As our senior parents age, they may begin to depend on close friends and family members for care and help with basic needs. Often times when this stage of life happens, conflict can arise between family members, especially between siblings. Taking care of an aging parent is often a job for the children, and the conflict that comes from it can be a destructive force if not addressed. If you and your siblings are currently caring for a senior parent, here are some tips for dealing with family conflict that may arise during your time as caregivers.
1. Have a Family Meeting
Keeping the lines of communication open is crucial during this time. Talk to each other about the importance of speaking up. When you or one of your siblings is feeling overwhelmed or under-appreciated, call a family meeting and discuss the issue before it becomes a larger problem. So long as you and your siblings make sure to talk to each other whenever things are getting rocky, you can avoid several disagreements that might otherwise arise. During a family meeting, the discussion should be completely open and honest. Make sure that each sibling knows his or her role and understands what the future plans are.
2. Use a Mediator
Unfortunately, sometimes agreements cannot be reached simply by having a family meeting. In these more disagreeable times, it may be wise to consider having a neutral third party who can enter into the conversation and provide clarity and discussions that benefit both sides. You and your siblings can use an outside friend, a lawyer, or a professional senior living advisor who can work with your family to help everyone keep their focus on what’s important.

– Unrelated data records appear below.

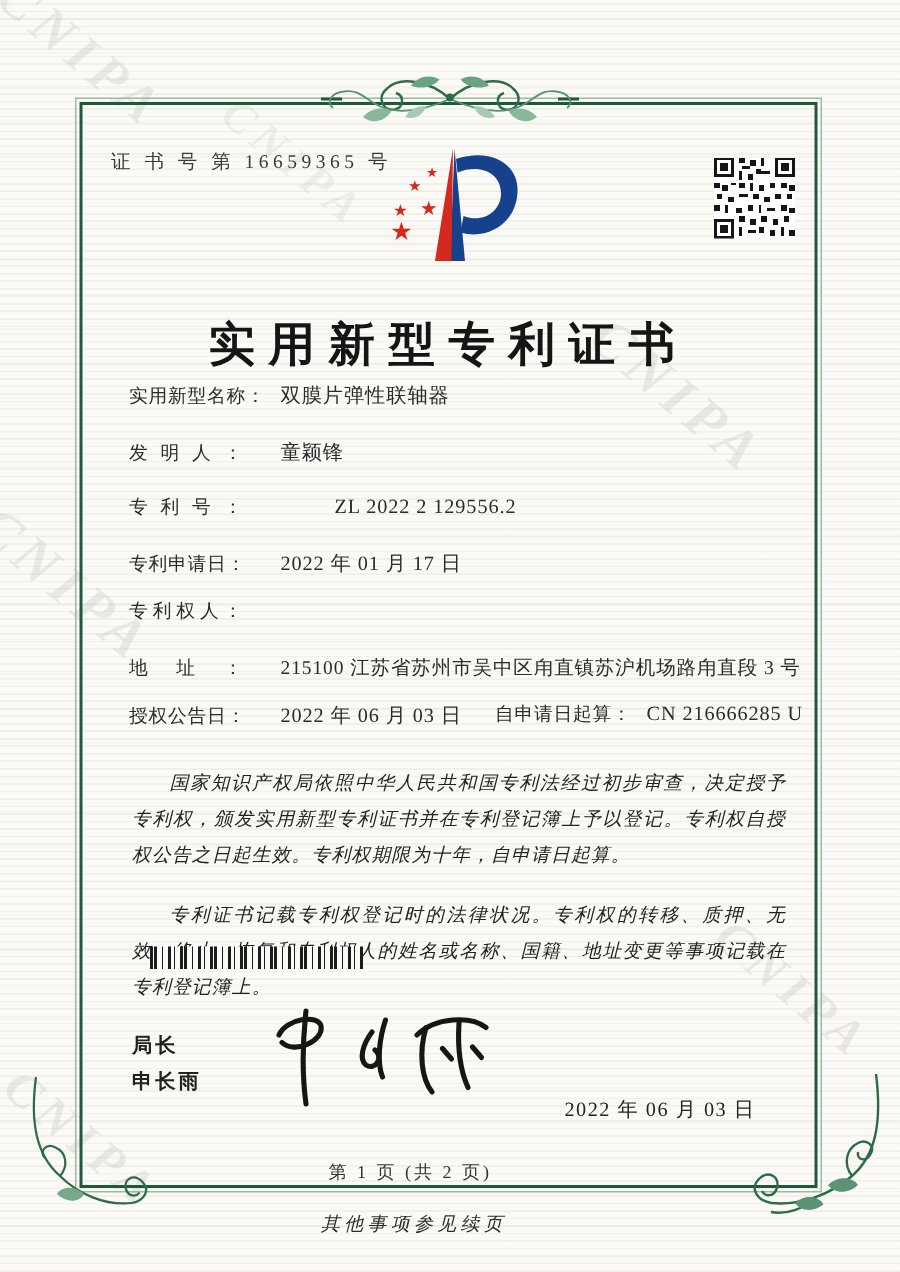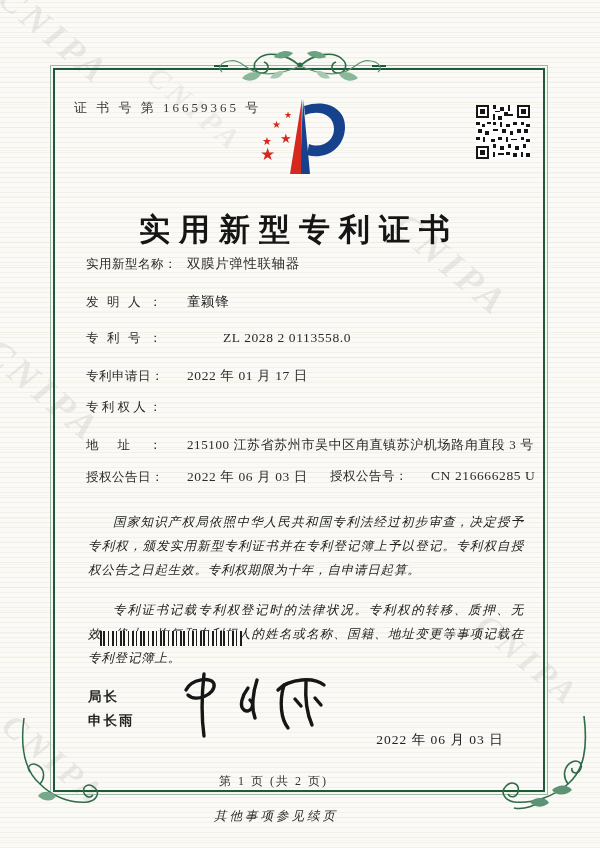--- a/index.html
+++ b/index.html
@@ -190,7 +190,7 @@
   </div>
   <div class="frow r3">
     <span class="lab">专利号：</span>
-    <span class="val">ZL 2028 2 0113558.0</span>
+    <span class="val">ZL 2022 2 129556.2</span>
   </div>
   <div class="frow r4">
     <span class="lab">专利申请日：</span>

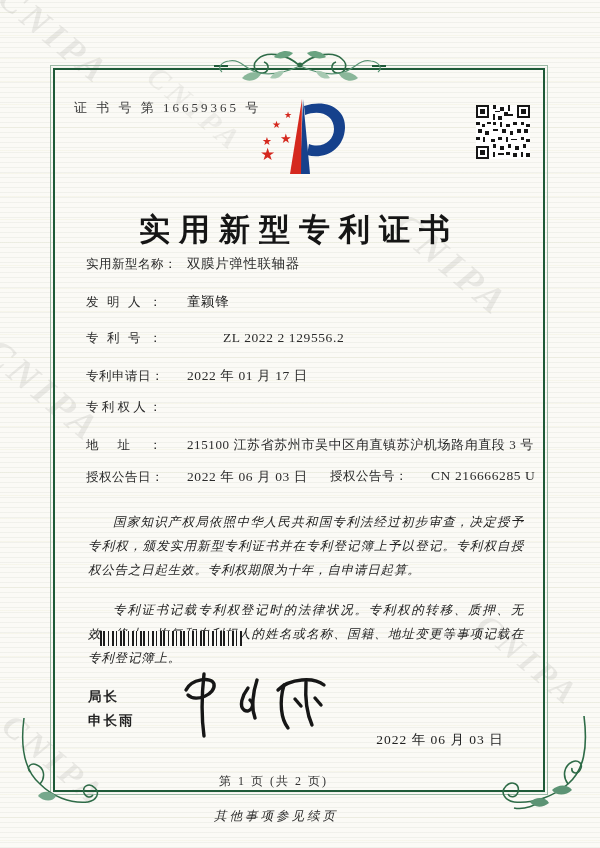--- a/index.html
+++ b/index.html
@@ -208,7 +208,7 @@
     <span class="val">2022 年 06 月 03 日</span>
   </div>
   <div class="frow r7b">
-    <span class="lab">授权公告号：</span>
+    <span class="lab">自申请日起算：</span>
     <span class="val">CN 216666285 U</span>
   </div>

3. Work on Your Own Mindset
At the end of the day, the only person you have complete control over is yourself. It’s not always easy doing a big task along with other people who have different opinions than you do. During disagreements, don’t give in on topics that you feel are important to the care of your aging parent, but do not be so stubborn that no one is able to come to an agreement. Pick your battles. Remember that the most important detail in all of this is not being right all the time, or being the best at caregiving, it’s making sure your senior parent has the best care and care options possible.